Os desenhos seguintes, agora já não os das margens dos livros e dos apontamentos como fomos desenhando - visto que foram passados a limpo - traduzem essas duas concepções, que se opuseram. Desde antes do Iº Concílio Ecuménico - Niceia 325 (d. C). Concílio convocado pelo imperador Constantino («nada satisfeito» com a existência de um tema tão pequenino, e sobretudo tão abstracto, mas que levava os cristãos a digladiarem-se):
1. A ideia inicial dos Godos, que ficou na história e na teologia conhecida como Per filium. A tal que traduziria uma "vida trinitária mais dinâmica".
2. A ideia a que os Godos, seguindo os Francos de Clóvis, se vieram a converter - o Filioque - passando depois eles a proclamar (quase mais do que todos..., e depois no séc. IX, com Carlos Magno) a igualdade do Pai e do Filho. Ou seja, defendendo o que é visto como "um conceito de vida trinitária mais estática".
[1] Caso de Vítor Serrão que quando se apercebeu do que estava feito (em 2005 e para não fazer péssima figura), já só teve tempo de nos impedir, no fim desse ano, que ingressasse para o doutoramento, na Faculdade de Letras. Onde, o que tinha feito desde 2002 me deixou feliz, e absolutamente convicta, como continuo, de toda a correcção, e do valor, do trabalho. Mais, a Vítor Serrão aconselha-se que leia, por exemplo este texto. E ainda, Notes On the Synthesis of Form, no caso de estar interessado em ser minimamente informado sobre, como foi o ensino dos arquitectos seus contemporâneos.

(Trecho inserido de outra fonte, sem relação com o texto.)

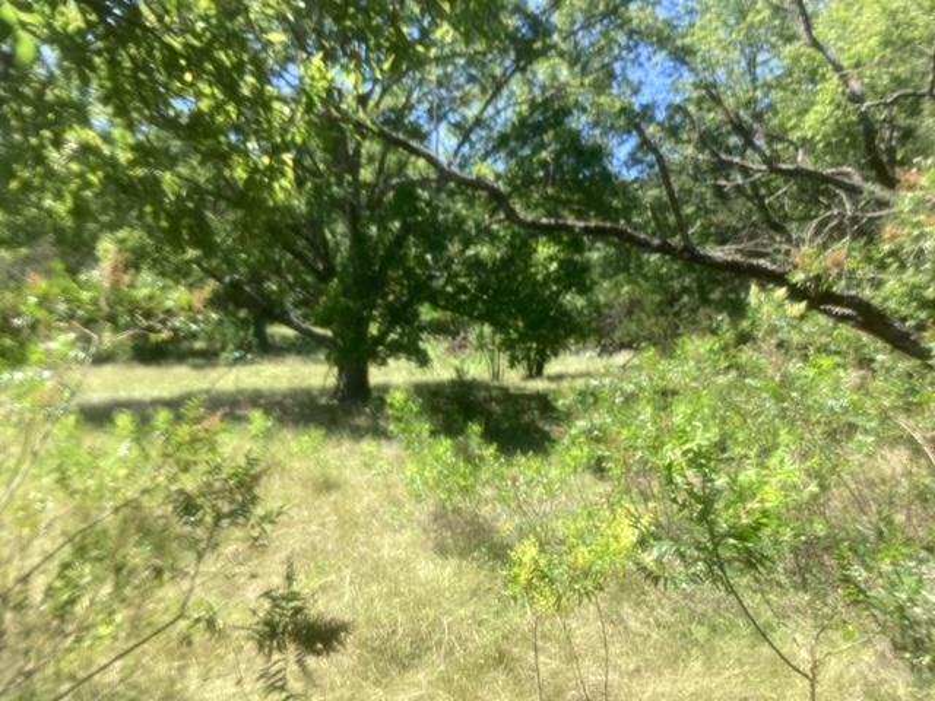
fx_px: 837
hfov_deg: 58.4
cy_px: 350
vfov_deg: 45.4
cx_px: 468
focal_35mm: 31
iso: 25
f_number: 2.4
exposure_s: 1/377
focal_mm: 3.3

Concretamente como aprenderam a pensar com esquemas, bastante semelhantes aos que estiveram na origem dos estilos históricos da arquitectura.
Será mais útil do que expulsar alunos
[2] Nesta altura até sei que está em saldos, quase a 1/3 do preço que teve em Junho de 2008, data da publicação. Ver em Livros Horizonte
[3] Ver Ursula HATJE, Historia de los Estilos Artísticos, desde la Antiguedad hasta el Gótico, Madrid 1975, p. 8..
[4] Como também consta num Dicionário de Oxford... Não é uma invenção da Enciclopédia Verbo Luso-Brasileira de Cultura, para um fenómeno que tocou particularmente a Pens. Ibérica como A. Quadros e (antes dele) Pinharanda Gomes mostraram.
[5] E os Diagramas ou Ideogramas (como preferirem!) nas obras de Arquitectura, são como que partículas menores. Mínimas, mas significativas (e falantes). São detalhes que quase nem vemos, mas que em geral integram cada estilo. E se há nos estilos um Zeitgeist (?), e há sem dúvida, esse espírito que (visualmente, está nas obras) mais caracteriza cada época, resulta do maior ou do menor emprego – da maior ou menor presença – de cada um dos referidos diagramas, em cada uma das obras que se podem analisar.
[6] Ver na Enciclopédia Verbo Luso-Brasileira de Cultura, no volume 2, cc. 1102-1104.
[7] Idem, ver no volume 8, cc. 837-838.